Return the listing below verbatim, reproducing every line in full but omitting the pictures.

▼

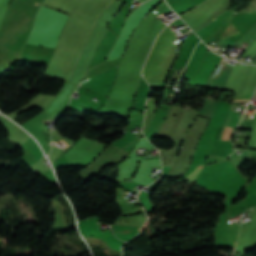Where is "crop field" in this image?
<instances>
[{
  "label": "crop field",
  "instance_id": "crop-field-1",
  "mask_svg": "<svg viewBox=\"0 0 256 256\" xmlns=\"http://www.w3.org/2000/svg\"><path fill=\"white\" fill-rule=\"evenodd\" d=\"M230 133H231V128L226 127L225 130H224V133H223L222 140H229Z\"/></svg>",
  "mask_w": 256,
  "mask_h": 256
},
{
  "label": "crop field",
  "instance_id": "crop-field-2",
  "mask_svg": "<svg viewBox=\"0 0 256 256\" xmlns=\"http://www.w3.org/2000/svg\"><path fill=\"white\" fill-rule=\"evenodd\" d=\"M242 101H246V100H242ZM235 102H241V101H235Z\"/></svg>",
  "mask_w": 256,
  "mask_h": 256
}]
</instances>
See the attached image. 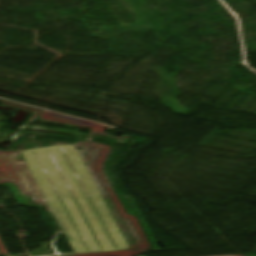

▲

Result -
Where is "crop field" in this image?
<instances>
[{
  "label": "crop field",
  "instance_id": "crop-field-1",
  "mask_svg": "<svg viewBox=\"0 0 256 256\" xmlns=\"http://www.w3.org/2000/svg\"><path fill=\"white\" fill-rule=\"evenodd\" d=\"M230 133H231V128L226 127L225 130H224V133H223L222 140H229Z\"/></svg>",
  "mask_w": 256,
  "mask_h": 256
},
{
  "label": "crop field",
  "instance_id": "crop-field-2",
  "mask_svg": "<svg viewBox=\"0 0 256 256\" xmlns=\"http://www.w3.org/2000/svg\"><path fill=\"white\" fill-rule=\"evenodd\" d=\"M242 101H246V100H242ZM235 102H241V101H235Z\"/></svg>",
  "mask_w": 256,
  "mask_h": 256
}]
</instances>
See the attached image. 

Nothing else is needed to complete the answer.